Eben noch war Ich-Erzähler Roman auf dem abendlichen Nachhauseweg. Roman, ein junger Moskauer, der es nicht auf die Uni geschafft hat, weil er dumm, ehrlich und politisch zu unkorrekt im Bewerbungsaufsatz schrieb: „Ich liebe unsere grausame, ungerechte, unter Dauerfrostbedingungen existierende Gesellschaft“. Ein Verlierer, auf den die Arbeitskollegen im Supermarkt einhacken. Ein Werbespruch lockt ihn in eine Hinterhofwohnung:
„Nutzen Sie die Chance zum Eintritt in die Elite! Garantiert einmalig!“
Roman wird hinterrücks betäubt und erwacht gefesselt in einem luxuriös antikmöblierten Zimmer. Auf dem roten Sofa vor ihm sitzt ein weltmüder, todgeweihter Vampir, der seinen Nachfolger in der Gemeinschaft der Vampire offensichtlich im vertrottelten Roman gefunden hat. Willkommen in Viktor Pelewins recht eigenwilliger, tollkühner, versponnener Welt. Der Autor hat sie abseits aller Genrekonventionen à la Graf Dracula ersonnen. Bei ihm sind die Schattenwesen popkulturell bewandert und dichten Verse mit Anspielungen auf Horrorfilme wie etwa „Alien“. Außerdem sind sie übermenschlich stark, weil sie so genannte „Todesbonbons“ aus dem Blut von Kung-Fu-Mönchen lutschen. Ansonsten saugen sie nach einem Biss kein Blut mehr, sondern die Gedanken der Menschen.

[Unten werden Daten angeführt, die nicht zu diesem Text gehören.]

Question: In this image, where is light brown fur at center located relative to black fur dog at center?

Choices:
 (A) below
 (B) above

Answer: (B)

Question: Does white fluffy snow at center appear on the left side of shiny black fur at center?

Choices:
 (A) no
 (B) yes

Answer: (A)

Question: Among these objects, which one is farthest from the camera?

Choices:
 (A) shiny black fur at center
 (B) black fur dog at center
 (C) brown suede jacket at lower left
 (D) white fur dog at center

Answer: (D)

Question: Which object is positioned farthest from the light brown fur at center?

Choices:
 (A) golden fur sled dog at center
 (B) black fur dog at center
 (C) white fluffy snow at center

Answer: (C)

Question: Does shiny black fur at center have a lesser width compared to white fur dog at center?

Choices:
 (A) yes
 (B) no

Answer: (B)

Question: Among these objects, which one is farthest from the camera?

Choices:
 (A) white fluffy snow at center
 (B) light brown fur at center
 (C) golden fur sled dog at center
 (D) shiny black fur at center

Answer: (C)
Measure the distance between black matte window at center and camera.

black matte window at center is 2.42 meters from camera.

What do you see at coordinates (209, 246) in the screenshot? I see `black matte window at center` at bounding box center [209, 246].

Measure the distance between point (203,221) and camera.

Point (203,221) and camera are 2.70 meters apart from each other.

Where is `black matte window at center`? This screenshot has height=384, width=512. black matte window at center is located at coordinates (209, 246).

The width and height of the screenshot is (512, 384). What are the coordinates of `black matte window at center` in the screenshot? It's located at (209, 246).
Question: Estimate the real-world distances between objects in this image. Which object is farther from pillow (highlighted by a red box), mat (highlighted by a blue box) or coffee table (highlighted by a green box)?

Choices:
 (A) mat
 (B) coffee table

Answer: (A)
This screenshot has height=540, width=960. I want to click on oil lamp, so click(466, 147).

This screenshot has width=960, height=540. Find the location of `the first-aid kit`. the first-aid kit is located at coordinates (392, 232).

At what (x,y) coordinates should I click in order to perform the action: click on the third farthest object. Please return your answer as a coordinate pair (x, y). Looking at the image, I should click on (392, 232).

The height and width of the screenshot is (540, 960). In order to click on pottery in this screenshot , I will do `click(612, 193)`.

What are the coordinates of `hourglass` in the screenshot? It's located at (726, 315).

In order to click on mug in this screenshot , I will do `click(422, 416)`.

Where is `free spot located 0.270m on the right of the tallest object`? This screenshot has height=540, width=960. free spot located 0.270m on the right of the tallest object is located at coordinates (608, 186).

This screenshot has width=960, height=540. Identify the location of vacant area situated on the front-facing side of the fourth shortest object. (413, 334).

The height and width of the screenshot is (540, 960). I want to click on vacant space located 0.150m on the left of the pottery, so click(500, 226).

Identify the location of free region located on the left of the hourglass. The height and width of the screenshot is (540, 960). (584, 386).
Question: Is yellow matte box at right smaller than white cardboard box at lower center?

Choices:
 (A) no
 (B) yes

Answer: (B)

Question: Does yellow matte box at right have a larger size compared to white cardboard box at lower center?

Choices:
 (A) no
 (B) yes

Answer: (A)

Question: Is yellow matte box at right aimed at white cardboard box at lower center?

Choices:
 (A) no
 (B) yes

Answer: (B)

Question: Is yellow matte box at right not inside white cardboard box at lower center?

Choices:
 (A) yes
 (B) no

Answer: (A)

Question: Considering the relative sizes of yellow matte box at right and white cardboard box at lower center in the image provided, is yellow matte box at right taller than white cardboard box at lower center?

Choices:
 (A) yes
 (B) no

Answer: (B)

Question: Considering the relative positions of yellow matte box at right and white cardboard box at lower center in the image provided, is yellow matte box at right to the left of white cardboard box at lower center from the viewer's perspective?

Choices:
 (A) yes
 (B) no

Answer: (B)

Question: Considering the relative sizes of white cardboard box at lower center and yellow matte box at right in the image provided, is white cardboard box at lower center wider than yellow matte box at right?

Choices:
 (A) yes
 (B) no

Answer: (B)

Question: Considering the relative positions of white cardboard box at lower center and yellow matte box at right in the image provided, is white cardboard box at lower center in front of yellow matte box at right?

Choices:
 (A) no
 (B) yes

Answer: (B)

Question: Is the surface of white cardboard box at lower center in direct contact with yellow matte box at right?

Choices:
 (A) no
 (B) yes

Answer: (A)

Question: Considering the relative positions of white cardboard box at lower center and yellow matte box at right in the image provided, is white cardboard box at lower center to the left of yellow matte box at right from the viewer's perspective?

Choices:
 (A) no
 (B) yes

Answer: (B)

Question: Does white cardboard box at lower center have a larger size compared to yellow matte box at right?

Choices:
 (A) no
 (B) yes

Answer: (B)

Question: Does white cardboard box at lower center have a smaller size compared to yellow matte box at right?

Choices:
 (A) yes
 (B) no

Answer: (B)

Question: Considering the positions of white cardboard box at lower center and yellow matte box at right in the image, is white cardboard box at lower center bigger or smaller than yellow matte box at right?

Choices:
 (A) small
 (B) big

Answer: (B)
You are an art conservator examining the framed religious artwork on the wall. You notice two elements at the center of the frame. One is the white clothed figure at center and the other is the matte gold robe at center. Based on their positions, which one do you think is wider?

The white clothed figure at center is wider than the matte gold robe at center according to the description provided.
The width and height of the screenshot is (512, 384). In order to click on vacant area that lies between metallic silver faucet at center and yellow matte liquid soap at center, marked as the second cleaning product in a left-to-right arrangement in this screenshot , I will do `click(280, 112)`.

„Vielmehr baut sich zwischen Beißer und Gebissenem augenblicklich ein psychischer Kontakt auf, analog dem Täter-Opfer-Schema im sadomasochistischen Tandem. Das Opfer nimmt den Vorgang praktisch gar nicht wahr.“
Das Wissen aus dem Gedankenlesen ist Macht, die Vampire sind die verborgenen Herrscher der Welt, erfährt Roman in einem mehrwöchigen Einführungskurs in das Blutsaugerdasein von extra abgestellten Vampir-Lehrern. Durch den gesamten Roman gibt der Autor Viktor Pelewin den galanten Zertrümmerer der Metaphysik und nimmt dem Leser jeden Glauben daran, dass der Mensch das Zentrum der Schöpfung sei.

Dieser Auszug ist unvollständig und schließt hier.